Prime contractors must collect retail sales tax from the purchaser of the construction project on the gross contract price (without deduction of costs incurred). Billing invoices must separately state the sales tax. If the contract requires retainage, sales tax must be computed before deducting such amounts. Retail construction services are sourced to the location where the construction takes place. A contractor is considered the consumer of items purchased for use in the construction process and not used as component parts of the finished structure, and therefore, retail sales tax must be paid to the vendors of such items. The purchase of materials by custom contractors that will become part of the completed project are purchases for resale (wholesale). Such purchases are not subject to retail sales tax. Reseller permits allow businesses to purchase items or services for resale without paying retail sales tax. Use tax is due if sales tax has not been paid on items the contractor uses as a consumer. Use tax is generally due (if sales tax has not been paid) on the following: equipment, tools, supplies, and rentals of equipment, even if the cost for these items is passed along to the purchaser of the construction project.
Summary of Bill:
Sales and Use Tax Exemption.
The construction of new structures or renovation of existing structures for the purpose of converting a coal-fired electric generation facility into a natural gas-fired electric generation facility or biomass energy facility is exempt from state and local sales and use tax. The exemption includes the labor and services to construct the facility and the machinery and equipment that is required for the conversion. The tax exemption is in the form of a remittance. A purchaser claiming an exemption must apply to the Department of Revenue (DOR) after the conversion of the facility is operationally complete, but not earlier than April 1, 2020. The DOR must not accept any applications by the later of July 1, 2020, or one year after the conversion of the facility is operationally complete. No remittance may be paid earlier than July 1, 2020. The exemption expires July 1, 2026.

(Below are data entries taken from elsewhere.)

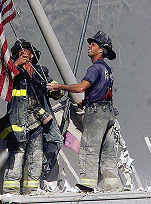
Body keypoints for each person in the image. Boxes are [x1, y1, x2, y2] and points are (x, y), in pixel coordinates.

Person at [47, 30, 120, 193]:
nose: (89, 46)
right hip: (108, 113)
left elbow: (81, 87)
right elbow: (101, 90)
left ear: (100, 50)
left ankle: (88, 184)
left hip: (96, 114)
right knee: (107, 150)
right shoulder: (107, 69)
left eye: (93, 44)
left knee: (89, 148)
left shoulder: (95, 68)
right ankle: (112, 185)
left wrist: (59, 86)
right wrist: (86, 101)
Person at [0, 39, 63, 195]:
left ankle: (31, 189)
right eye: (19, 51)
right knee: (17, 155)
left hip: (38, 121)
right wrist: (16, 64)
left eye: (26, 49)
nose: (23, 52)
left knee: (36, 156)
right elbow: (4, 81)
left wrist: (56, 90)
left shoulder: (41, 72)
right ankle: (11, 190)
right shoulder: (13, 71)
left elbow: (55, 91)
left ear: (32, 54)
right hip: (18, 120)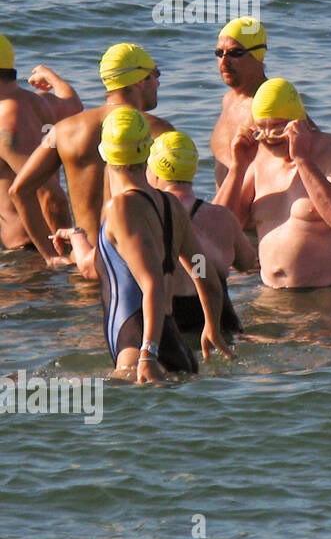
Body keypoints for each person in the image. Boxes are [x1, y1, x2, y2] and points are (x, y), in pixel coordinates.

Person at [93, 108, 233, 382]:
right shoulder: (170, 205)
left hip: (137, 352)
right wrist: (212, 327)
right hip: (174, 348)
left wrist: (148, 354)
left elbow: (153, 284)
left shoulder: (121, 208)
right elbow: (203, 271)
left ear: (103, 153)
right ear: (147, 151)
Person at [9, 43, 172, 274]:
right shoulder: (158, 130)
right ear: (139, 80)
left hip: (84, 263)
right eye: (155, 74)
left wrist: (52, 256)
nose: (158, 81)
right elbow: (174, 202)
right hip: (130, 266)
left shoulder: (63, 130)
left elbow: (19, 190)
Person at [215, 78, 331, 288]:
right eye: (260, 130)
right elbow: (218, 227)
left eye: (278, 128)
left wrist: (303, 160)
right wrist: (238, 168)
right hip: (272, 295)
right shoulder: (258, 160)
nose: (269, 138)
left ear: (299, 122)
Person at [147, 131, 254, 334]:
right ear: (194, 169)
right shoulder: (222, 217)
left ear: (155, 173)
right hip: (220, 318)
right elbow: (246, 262)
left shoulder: (145, 217)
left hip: (169, 321)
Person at [0, 35, 79, 250]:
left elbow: (51, 194)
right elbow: (73, 105)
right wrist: (51, 77)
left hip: (28, 254)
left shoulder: (7, 121)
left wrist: (62, 254)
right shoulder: (41, 102)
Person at [210, 17, 270, 187]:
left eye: (235, 53)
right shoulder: (228, 99)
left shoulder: (268, 104)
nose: (224, 61)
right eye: (219, 53)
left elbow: (312, 146)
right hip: (224, 210)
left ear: (258, 55)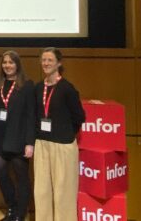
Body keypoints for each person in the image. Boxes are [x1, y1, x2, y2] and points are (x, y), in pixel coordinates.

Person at [34, 47, 85, 221]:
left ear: (59, 63)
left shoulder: (67, 88)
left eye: (50, 60)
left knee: (64, 193)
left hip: (62, 146)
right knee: (42, 191)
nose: (46, 63)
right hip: (42, 144)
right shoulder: (38, 87)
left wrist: (65, 133)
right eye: (44, 60)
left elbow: (79, 117)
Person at [0, 51, 35, 221]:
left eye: (11, 62)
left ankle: (20, 214)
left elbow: (31, 115)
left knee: (21, 178)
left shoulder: (27, 86)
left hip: (19, 139)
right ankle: (11, 208)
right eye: (5, 62)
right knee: (2, 174)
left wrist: (30, 143)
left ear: (17, 65)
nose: (7, 65)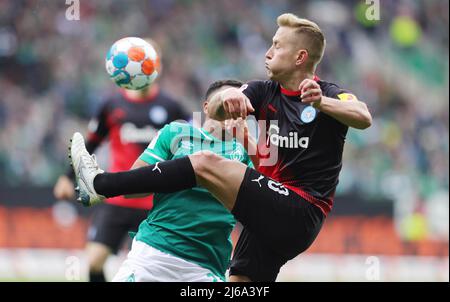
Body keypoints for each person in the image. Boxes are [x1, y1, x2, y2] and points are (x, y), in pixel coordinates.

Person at [70, 13, 372, 282]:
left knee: (204, 163)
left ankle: (101, 183)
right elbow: (215, 109)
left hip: (301, 208)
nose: (267, 52)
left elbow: (363, 115)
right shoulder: (263, 91)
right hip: (267, 214)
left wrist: (321, 103)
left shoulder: (330, 93)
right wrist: (227, 99)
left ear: (299, 57)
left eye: (277, 46)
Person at [71, 79, 256, 281]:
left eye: (241, 104)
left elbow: (259, 204)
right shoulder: (176, 133)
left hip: (205, 267)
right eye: (228, 101)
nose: (234, 108)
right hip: (152, 255)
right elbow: (132, 188)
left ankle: (99, 184)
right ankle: (99, 184)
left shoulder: (248, 150)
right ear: (207, 107)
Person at [53, 39, 188, 282]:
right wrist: (66, 176)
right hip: (117, 198)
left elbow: (189, 146)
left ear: (158, 66)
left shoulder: (171, 107)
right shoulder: (111, 104)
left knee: (154, 271)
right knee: (94, 260)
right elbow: (90, 142)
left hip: (155, 202)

Performance Metrics and Required Repayment.
A tax preference performance statement characterizes the tax preference as one intended to create jobs. Because the tax preference is intended to expire, it is exempt from review by the Joint Legislative Audit and Review Committee. A repayment obligation is created if the number of employment positions at the new facility declines by 25 percent from the previous year's employment level, beginning one year after the facility is operationally complete and ending January 1, 2031. If the repayment obligation is triggered, no additional exemptions may be claimed.

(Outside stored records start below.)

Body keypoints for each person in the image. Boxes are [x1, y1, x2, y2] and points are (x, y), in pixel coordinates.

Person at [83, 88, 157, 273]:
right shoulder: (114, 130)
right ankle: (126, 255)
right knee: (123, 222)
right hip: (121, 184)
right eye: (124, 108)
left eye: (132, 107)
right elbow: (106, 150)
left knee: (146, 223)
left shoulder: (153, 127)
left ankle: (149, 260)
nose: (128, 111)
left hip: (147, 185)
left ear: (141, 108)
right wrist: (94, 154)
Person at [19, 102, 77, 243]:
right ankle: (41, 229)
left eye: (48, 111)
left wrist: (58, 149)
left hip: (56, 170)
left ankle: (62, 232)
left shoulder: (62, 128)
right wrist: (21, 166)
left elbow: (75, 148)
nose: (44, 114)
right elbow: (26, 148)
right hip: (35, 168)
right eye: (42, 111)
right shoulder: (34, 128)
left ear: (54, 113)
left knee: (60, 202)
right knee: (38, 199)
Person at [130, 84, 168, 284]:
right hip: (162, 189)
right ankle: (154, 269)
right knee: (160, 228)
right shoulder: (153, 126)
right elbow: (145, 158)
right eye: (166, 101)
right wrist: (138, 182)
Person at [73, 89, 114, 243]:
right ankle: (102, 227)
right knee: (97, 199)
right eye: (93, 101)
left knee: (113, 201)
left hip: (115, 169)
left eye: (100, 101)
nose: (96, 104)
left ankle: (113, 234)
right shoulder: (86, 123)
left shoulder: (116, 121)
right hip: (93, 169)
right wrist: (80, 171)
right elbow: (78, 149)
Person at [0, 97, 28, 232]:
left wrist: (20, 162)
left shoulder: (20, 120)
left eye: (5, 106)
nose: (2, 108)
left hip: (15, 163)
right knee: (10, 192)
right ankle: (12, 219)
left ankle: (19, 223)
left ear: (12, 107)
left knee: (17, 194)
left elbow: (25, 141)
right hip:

Fiscal Note: Available. New fiscal note requested on February 22, 2016.
Effective Date: The bill takes effect 90 days after adjournment of the session in which the bill is passed.
Staff Summary of Public Testimony:
(In support) Both units in Centralia will be shut down by 2025. The shut-down is already impacting assessed property values and translates into one-third less funding for library districts, fire districts, and other community facilities. TransAlta has made some changes that will result in the conversion being more affordable.
This will help provide grid stability and utilize the Centralia facility footprint for the benefit of the community. TransAlta has made significant financial contributions to the local community and charities such as the United Way. Wages are well above the county average. When the mine shut down there were many job losses and contributions from TransAlta helped mitigate the impact of these job losses on the community.
Persons Testifying: Senator Braun, prime sponsor; Geoff Simpson, Washington State Council of Fire Fighters; Bob Guenther, International Brotherhood of Electrical Workers, Local Union 77; and Cody Duncan, TransAlta.
Persons Signed In To Testify But Not Testifying: None.